Fabrice Bossuyt, instructeur au centre équestre du Polo de Paris, co-gérant avec son épouse du centre équestre Les Poney d’Alice (27), maire de Mesnil-sur-l’Estrée (27)
Concernant le centre équestre du Polo de Paris (à différencier de l’écurie de propriétaires qui comprend soixante chevaux, ndlr) : “Les clients ont payé à l’année, donc en trésorerie ça devrait aller, et on essaiera de récupérer les cours. Mais en attendant, la surcharge de travail est colossale. Je dispose d’une cavalerie de douze chevaux, en box, que je dois sortir et dont je dois assurer l’entretien au quotidien tous les jours, et pour cela nous ne sommes que deux. Sans parler de ma collègue du poney club qui se retrouve avec dix-sept poneys sur les bras. Beaucoup de frais sont engagés. Et puis ce côté remake est inquiétant, les clients vont finir par se lasser, leur fidélité a des limites et c’est compréhensible”.

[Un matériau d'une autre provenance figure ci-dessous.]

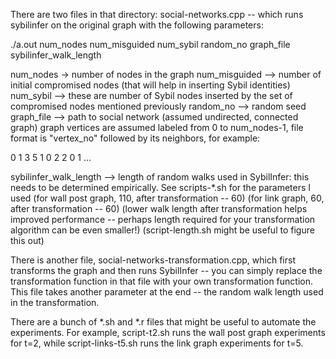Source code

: There are two files in that directory: social-networks.cpp -- which runs sybilinfer on the original graph with the following parameters: 

./a.out num_nodes num_misguided num_sybil random_no graph_file sybilinfer_walk_length 

num_nodes -> number of nodes in the graph
num_misguided --> number of initial compromised nodes (that will help in inserting Sybil identities)
num_sybil --> these are number of Sybil nodes inserted by the set of compromised nodes mentioned previously
random_no --> random seed
graph_file --> path to social network (assumed undirected, connected graph) graph vertices are assumed labeled from 0 to num_nodes-1, file format is "vertex_no" followed by its neighbors, for example:

0 1 3 5
1 0 2
2 0 1
...

sybilinfer_walk_length --> length of random walks used in SybilInfer: this needs to be determined empirically. See scripts-*.sh for the parameters I used (for wall post graph, 110, after transformation -- 60) (for link graph, 60, after transformation -- 60) (lower walk length after transformation helps improved performance -- perhaps length required for your transformation algorithm can be even smaller!) (script-length.sh might be useful to figure this out)

There is another file, social-networks-transformation.cpp, which first transforms the graph and then runs SybilInfer -- you can simply replace the transformation function in that file with your own transformation function. This file takes another parameter at the end -- the random walk length used in the transformation. 

There are a bunch of *.sh and *.r files that might be useful to automate the experiments. For example, script-t2.sh runs the wall post graph experiments for t=2, while script-links-t5.sh runs the link graph experiments for t=5.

Concernant Les Poney d’Alice : “là c’est vraiment problématique. Nous sommes un petit centre équestre de campagne, les clients paient essentiellement à la carte, nous n’avons pas de pension et nous avons déjà été sérieusement mis à mal en début d’année. Et nous ne sommes pas les seuls, loin de là ! On ne peut pas remettre simplement les poneys au pré, il n’y a plus rien à manger, donc on doit piocher dans les réserves de foin que nous avons constituées. Résultat, en 2021 nous allons arriver au bout de notre trésorerie, c’est très inquiétant. Heureusement que je cumule plusieurs emplois sinon on aurait déjà coulé. On ne comprend pas toujours ce que veut la FFE, ni ce qu’elle fait, même si les dernières communications tendent à être plus positives, notamment celle du CREIF. La communication sur les initiatives prises n’est pas claire, et je n’ai pas senti qu’elle était particulièrement montée au créneau (notamment pour les publics majeurs) pour nous défendre, même si j’ai bien conscience qu’elle n’est qu’une structure délégataire du ministère. Je suis dubitatif aussi sur nos syndicats, que je ne trouve pas très actifs. En gros les mots que j’ai envie de prononcer sont : déception et inquiétude”.